● **YOUR GOAL**
I'd like every record written out again, exactly as it is.

● **SUPPLIED DATA**
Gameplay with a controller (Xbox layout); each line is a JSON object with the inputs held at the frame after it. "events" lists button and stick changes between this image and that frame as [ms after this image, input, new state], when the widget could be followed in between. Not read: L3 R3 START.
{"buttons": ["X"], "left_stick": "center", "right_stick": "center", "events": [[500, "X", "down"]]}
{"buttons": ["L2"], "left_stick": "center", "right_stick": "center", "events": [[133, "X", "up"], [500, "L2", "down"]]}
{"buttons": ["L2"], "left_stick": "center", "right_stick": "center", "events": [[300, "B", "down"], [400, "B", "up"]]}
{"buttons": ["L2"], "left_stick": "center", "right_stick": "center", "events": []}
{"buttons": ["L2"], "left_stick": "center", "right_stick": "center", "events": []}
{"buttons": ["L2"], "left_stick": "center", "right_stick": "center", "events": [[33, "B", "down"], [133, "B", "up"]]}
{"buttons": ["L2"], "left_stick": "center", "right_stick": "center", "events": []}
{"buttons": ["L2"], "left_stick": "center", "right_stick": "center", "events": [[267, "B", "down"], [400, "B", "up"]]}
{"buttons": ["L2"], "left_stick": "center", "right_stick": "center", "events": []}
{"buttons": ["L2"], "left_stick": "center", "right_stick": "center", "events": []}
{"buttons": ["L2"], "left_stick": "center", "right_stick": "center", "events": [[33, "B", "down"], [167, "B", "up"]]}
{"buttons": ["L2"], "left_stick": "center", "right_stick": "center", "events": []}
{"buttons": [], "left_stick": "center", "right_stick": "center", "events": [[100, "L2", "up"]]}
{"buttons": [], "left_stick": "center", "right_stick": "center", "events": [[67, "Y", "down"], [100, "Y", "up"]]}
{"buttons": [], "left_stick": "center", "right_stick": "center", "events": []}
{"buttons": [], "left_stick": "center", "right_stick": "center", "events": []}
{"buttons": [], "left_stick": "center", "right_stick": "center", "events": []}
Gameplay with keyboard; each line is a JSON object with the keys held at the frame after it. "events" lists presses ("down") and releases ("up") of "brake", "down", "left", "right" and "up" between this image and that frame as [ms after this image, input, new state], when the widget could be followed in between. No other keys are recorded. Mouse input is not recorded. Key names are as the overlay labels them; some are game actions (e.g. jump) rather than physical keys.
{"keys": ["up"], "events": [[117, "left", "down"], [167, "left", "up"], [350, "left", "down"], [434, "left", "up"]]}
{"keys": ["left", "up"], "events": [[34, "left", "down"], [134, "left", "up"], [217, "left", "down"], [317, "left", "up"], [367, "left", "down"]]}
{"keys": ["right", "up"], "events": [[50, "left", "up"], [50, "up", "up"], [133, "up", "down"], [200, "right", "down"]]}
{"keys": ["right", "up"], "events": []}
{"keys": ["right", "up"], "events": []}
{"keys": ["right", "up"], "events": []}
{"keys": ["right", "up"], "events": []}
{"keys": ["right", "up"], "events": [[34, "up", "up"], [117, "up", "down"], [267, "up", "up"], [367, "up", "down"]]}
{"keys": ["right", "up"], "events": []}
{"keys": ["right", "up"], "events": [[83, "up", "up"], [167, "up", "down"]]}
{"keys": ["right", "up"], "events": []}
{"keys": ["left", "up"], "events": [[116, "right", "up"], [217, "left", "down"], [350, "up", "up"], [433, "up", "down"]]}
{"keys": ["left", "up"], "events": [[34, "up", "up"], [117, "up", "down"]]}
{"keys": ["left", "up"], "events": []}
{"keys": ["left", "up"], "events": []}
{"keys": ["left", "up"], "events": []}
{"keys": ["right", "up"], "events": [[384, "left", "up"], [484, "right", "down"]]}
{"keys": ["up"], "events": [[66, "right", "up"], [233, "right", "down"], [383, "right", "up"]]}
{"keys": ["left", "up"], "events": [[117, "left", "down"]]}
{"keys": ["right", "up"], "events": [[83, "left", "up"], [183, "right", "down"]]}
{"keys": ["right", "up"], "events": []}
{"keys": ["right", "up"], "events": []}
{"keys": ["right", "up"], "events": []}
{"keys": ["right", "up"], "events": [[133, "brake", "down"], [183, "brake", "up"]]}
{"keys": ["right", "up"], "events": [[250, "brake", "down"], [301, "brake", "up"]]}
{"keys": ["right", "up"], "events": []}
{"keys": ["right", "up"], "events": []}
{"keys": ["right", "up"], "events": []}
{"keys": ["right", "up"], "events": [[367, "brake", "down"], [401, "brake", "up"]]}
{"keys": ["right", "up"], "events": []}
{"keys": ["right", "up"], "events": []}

● **PROBLEM SOLUTION**
Gameplay with a controller (Xbox layout); each line is a JSON object with the inputs held at the frame after it. "events" lists button and stick changes between this image and that frame as [ms after this image, input, new state], when the widget could be followed in between. Not read: L3 R3 START.
{"buttons": ["X"], "left_stick": "center", "right_stick": "center", "events": [[500, "X", "down"]]}
{"buttons": ["L2"], "left_stick": "center", "right_stick": "center", "events": [[133, "X", "up"], [500, "L2", "down"]]}
{"buttons": ["L2"], "left_stick": "center", "right_stick": "center", "events": [[300, "B", "down"], [400, "B", "up"]]}
{"buttons": ["L2"], "left_stick": "center", "right_stick": "center", "events": []}
{"buttons": ["L2"], "left_stick": "center", "right_stick": "center", "events": []}
{"buttons": ["L2"], "left_stick": "center", "right_stick": "center", "events": [[33, "B", "down"], [133, "B", "up"]]}
{"buttons": ["L2"], "left_stick": "center", "right_stick": "center", "events": []}
{"buttons": ["L2"], "left_stick": "center", "right_stick": "center", "events": [[267, "B", "down"], [400, "B", "up"]]}
{"buttons": ["L2"], "left_stick": "center", "right_stick": "center", "events": []}
{"buttons": ["L2"], "left_stick": "center", "right_stick": "center", "events": []}
{"buttons": ["L2"], "left_stick": "center", "right_stick": "center", "events": [[33, "B", "down"], [167, "B", "up"]]}
{"buttons": ["L2"], "left_stick": "center", "right_stick": "center", "events": []}
{"buttons": [], "left_stick": "center", "right_stick": "center", "events": [[100, "L2", "up"]]}
{"buttons": [], "left_stick": "center", "right_stick": "center", "events": [[67, "Y", "down"], [100, "Y", "up"]]}
{"buttons": [], "left_stick": "center", "right_stick": "center", "events": []}
{"buttons": [], "left_stick": "center", "right_stick": "center", "events": []}
{"buttons": [], "left_stick": "center", "right_stick": "center", "events": []}
Gameplay with keyboard; each line is a JSON object with the keys held at the frame after it. "events" lists presses ("down") and releases ("up") of "brake", "down", "left", "right" and "up" between this image and that frame as [ms after this image, input, new state], when the widget could be followed in between. No other keys are recorded. Mouse input is not recorded. Key names are as the overlay labels them; some are game actions (e.g. jump) rather than physical keys.
{"keys": ["up"], "events": [[117, "left", "down"], [167, "left", "up"], [350, "left", "down"], [434, "left", "up"]]}
{"keys": ["left", "up"], "events": [[34, "left", "down"], [134, "left", "up"], [217, "left", "down"], [317, "left", "up"], [367, "left", "down"]]}
{"keys": ["right", "up"], "events": [[50, "left", "up"], [50, "up", "up"], [133, "up", "down"], [200, "right", "down"]]}
{"keys": ["right", "up"], "events": []}
{"keys": ["right", "up"], "events": []}
{"keys": ["right", "up"], "events": []}
{"keys": ["right", "up"], "events": []}
{"keys": ["right", "up"], "events": [[34, "up", "up"], [117, "up", "down"], [267, "up", "up"], [367, "up", "down"]]}
{"keys": ["right", "up"], "events": []}
{"keys": ["right", "up"], "events": [[83, "up", "up"], [167, "up", "down"]]}
{"keys": ["right", "up"], "events": []}
{"keys": ["left", "up"], "events": [[116, "right", "up"], [217, "left", "down"], [350, "up", "up"], [433, "up", "down"]]}
{"keys": ["left", "up"], "events": [[34, "up", "up"], [117, "up", "down"]]}
{"keys": ["left", "up"], "events": []}
{"keys": ["left", "up"], "events": []}
{"keys": ["left", "up"], "events": []}
{"keys": ["right", "up"], "events": [[384, "left", "up"], [484, "right", "down"]]}
{"keys": ["up"], "events": [[66, "right", "up"], [233, "right", "down"], [383, "right", "up"]]}
{"keys": ["left", "up"], "events": [[117, "left", "down"]]}
{"keys": ["right", "up"], "events": [[83, "left", "up"], [183, "right", "down"]]}
{"keys": ["right", "up"], "events": []}
{"keys": ["right", "up"], "events": []}
{"keys": ["right", "up"], "events": []}
{"keys": ["right", "up"], "events": [[133, "brake", "down"], [183, "brake", "up"]]}
{"keys": ["right", "up"], "events": [[250, "brake", "down"], [301, "brake", "up"]]}
{"keys": ["right", "up"], "events": []}
{"keys": ["right", "up"], "events": []}
{"keys": ["right", "up"], "events": []}
{"keys": ["right", "up"], "events": [[367, "brake", "down"], [401, "brake", "up"]]}
{"keys": ["right", "up"], "events": []}
{"keys": ["right", "up"], "events": []}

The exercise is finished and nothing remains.